A 2007 campus sexual assault study by the U.S. Department of Justice found that one in five female college students is the target of an attempted or completed sexual assault.
Needless to say, on campuses all around the country, it's not particularly safe to go walking alone in the dark. With that in mind, Rudder is a new app from two University of Michigan graduates that aims to make sure that no college freshman—or, for that matter, anyone—ever has to walk alone through the dark again. How? By showing them the best-lit route.
Rudder works like any other mapping app on your smartphone, with an emphasis on walking directions. The biggest difference is the algorithm behind the scenes, where instead of calculating the shortest path between two points, Rudder figures out the shortest and best-lit path between two points, by comparing routes to a database containing information about a given city's public light data. The app will never take you more than five to eight minutes out of your way, and it even taps into your smartphone's camera to give users a built-in light meter, letting them know how well lit your environment really is.
According to designer Hannah Dow, Rudder is targeting colleges first not just because she and her lead programmer, Steve Coffey, recently graduated, but because campuses are such a natural place to start. "Young students often have a hard time getting their bearings," she says. "They might be new to that city, and have to try to find their way between all these different buildings. We're hoping that students will use our app not just to help them get to know their environments, but to make smarter decisions about where they are walking, especially at night."
Even outside of its core functionality, Rudder is bringing attention to this growing problem of campus attacks, which hasn't been addressed with much urgency. Accurate campus crime rates are hard to come by. Colleges infamously underreport them to protect their reputations, especially in the case of sexual assault, and that means the available statistics are woefully inaccurate.

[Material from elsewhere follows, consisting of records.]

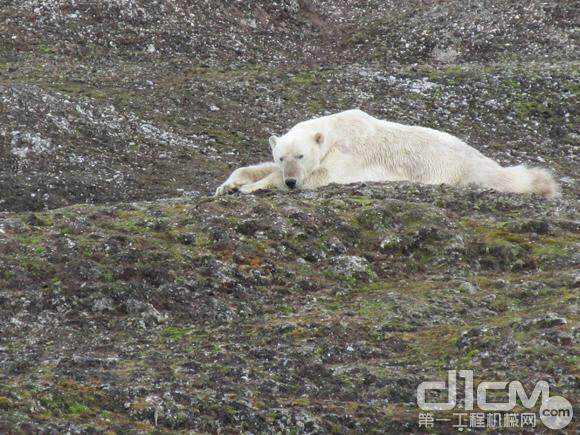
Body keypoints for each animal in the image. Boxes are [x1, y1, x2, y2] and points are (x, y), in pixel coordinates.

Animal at [215, 109, 560, 199]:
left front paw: (251, 187)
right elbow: (257, 167)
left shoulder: (350, 155)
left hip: (454, 166)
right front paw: (229, 184)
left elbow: (324, 176)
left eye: (300, 156)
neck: (334, 131)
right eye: (281, 156)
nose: (291, 182)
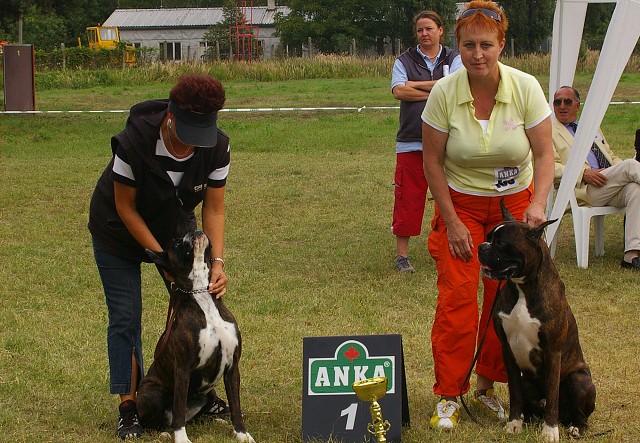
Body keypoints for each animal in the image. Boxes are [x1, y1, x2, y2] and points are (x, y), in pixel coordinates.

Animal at [138, 231, 255, 443]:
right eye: (176, 243)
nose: (194, 232)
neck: (201, 296)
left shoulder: (232, 367)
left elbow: (235, 405)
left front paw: (242, 434)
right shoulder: (182, 369)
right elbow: (178, 408)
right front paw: (181, 438)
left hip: (209, 392)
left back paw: (217, 421)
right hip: (153, 391)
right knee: (154, 422)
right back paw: (162, 432)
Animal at [476, 203, 596, 442]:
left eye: (500, 243)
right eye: (488, 237)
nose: (481, 247)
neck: (523, 288)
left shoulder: (552, 352)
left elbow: (552, 397)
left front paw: (549, 431)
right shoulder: (507, 350)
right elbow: (514, 394)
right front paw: (514, 424)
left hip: (580, 380)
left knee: (575, 413)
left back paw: (576, 427)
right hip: (527, 382)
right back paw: (527, 419)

But beyond college campuses, Dow argues there's a need for an app like Rudder. "The experience of traveling at night is just completely different than during the day," she tells me. "It's harder to see, and even if you know where you're going, it's easier to miss landmarks and street signs at night." Yet beyond a token "night mode" that, at best, might make an app easier to read in the dark, most navigation apps don't account for any of this.
And rudder isn't just an app for people who are worried about being attacked in the dark. My wife, for example, has partially detached retinas that make it very difficult for her to walk home alone at night. Rudder could change that.
Right now, Rudder has collected street lighting data from 11 cities: Ann Arbor, Chicago, Paris, Boston, Seattle, Portland, Austin, Vancouver, San Francisco, Chicago, and more. And while the initial beta will include only navigation and light meter functionality, features that the Rudder team hopes to include in the future is the ability to adjust your route to favor speed over lighting, or share travel progress with friends or family members to let them know where you are.